Since the mid-00s, however, the Bretton Woods 2 system has come under increasing pressure. The main cause is the rise of China. As China’s economy grows — it’s now either bigger than the U.S. or almost as big, depending on what measure you use — its potential to either suck in capital from overseas or send capital overseas becomes larger. For example, China exported a ton of capital in the 00s when its central bank bought a ton of U.S. bonds (in order to keep its currency cheap and pump up exports). It also exported a ton of capital in 2015-16, when a bunch of investors moved their money out of the country following a stock market crash.
Those capital flows have to be absorbed by the U.S. economy, which no longer dwarfs China’s the way it used to. And that can be destabilizing. Chinese capital inflows during the 00s are sometimes blamed for the U.S. housing bubble, for example. The dollar’s reserve currency status also causes the U.S. to run persistent trade deficits — everyone wants to hold dollars, so demand for dollars goes up, dollars get more expensive, and U.S.-made goods thus become unaffordable in world markets.

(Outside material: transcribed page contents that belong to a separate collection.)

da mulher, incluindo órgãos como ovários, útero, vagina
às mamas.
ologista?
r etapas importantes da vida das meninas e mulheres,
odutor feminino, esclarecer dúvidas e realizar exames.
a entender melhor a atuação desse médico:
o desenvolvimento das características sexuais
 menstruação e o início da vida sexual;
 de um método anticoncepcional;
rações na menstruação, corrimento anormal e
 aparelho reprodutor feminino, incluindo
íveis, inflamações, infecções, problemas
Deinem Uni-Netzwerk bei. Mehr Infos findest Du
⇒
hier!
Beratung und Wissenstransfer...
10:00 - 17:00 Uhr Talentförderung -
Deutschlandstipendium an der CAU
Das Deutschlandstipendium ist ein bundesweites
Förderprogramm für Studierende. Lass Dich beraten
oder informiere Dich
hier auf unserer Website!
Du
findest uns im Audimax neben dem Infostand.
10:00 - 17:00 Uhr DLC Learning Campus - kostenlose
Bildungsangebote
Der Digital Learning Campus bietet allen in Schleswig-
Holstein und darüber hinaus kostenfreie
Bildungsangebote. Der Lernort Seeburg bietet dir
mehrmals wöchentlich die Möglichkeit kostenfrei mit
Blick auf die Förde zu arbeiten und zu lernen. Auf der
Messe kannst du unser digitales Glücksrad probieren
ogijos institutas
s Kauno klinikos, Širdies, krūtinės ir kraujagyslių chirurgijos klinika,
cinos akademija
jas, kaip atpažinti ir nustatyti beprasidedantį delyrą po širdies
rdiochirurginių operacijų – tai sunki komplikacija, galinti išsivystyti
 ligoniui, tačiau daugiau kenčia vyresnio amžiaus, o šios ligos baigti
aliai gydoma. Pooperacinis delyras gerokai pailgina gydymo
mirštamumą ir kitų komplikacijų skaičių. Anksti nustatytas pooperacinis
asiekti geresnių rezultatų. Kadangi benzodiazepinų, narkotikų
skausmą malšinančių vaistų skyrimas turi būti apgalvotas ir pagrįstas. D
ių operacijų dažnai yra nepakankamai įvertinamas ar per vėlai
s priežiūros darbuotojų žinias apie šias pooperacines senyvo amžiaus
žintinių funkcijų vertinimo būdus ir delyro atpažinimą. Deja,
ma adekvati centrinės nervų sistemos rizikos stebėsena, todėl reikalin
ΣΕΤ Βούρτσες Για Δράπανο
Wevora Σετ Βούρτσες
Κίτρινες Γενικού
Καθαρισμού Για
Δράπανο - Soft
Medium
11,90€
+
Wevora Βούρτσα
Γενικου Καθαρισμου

The less dominant the U.S. economy is, the less the dollar can function as a stable anchor for the global financial system. It was still intact in 2008-10, when a global financial crisis sent capital flooding to the safe haven of U.S. government bonds. But in recent years, people have begun to question whether Bretton Woods 2 is finally on the way out. The share of U.S. dollars in global reserves has been falling for years, and this fall has accelerated since the start of the pandemic.
But what can replace Bretton Woods 2? The obvious answer would be for the Chinese yuan to either take over as reserve currency the way the dollar took over from the pound, or to share duties with the dollar and euro. But China seems to have zero intent of ever relaxing its capital controls and allowing the world to buy as much yuan as they like. That means the yuan can’t fill the dollar’s shoes.
So this might someday open the door to cryptocurrencies acting as reserve currencies in some respect. Probably not this year, maybe not this decade, but perhaps in 20 years? Even more radically, crypto might do away with the need for a reserve currency at all.
Stablecoins, the dollar, and the new reserve currency
One big innovation in crypto is the stablecoin. The most famous of these is Tether, but USD Coin is also gaining popularity, and there are a bunch of others as well. Stablecoins are cryptocurrencies whose value is pegged to the value of a fiat currency (actually there are some different kinds, but Tether and USD Coin are this kind). That means that 1 Tether or 1 USD Coin is always supposed to be worth US$1.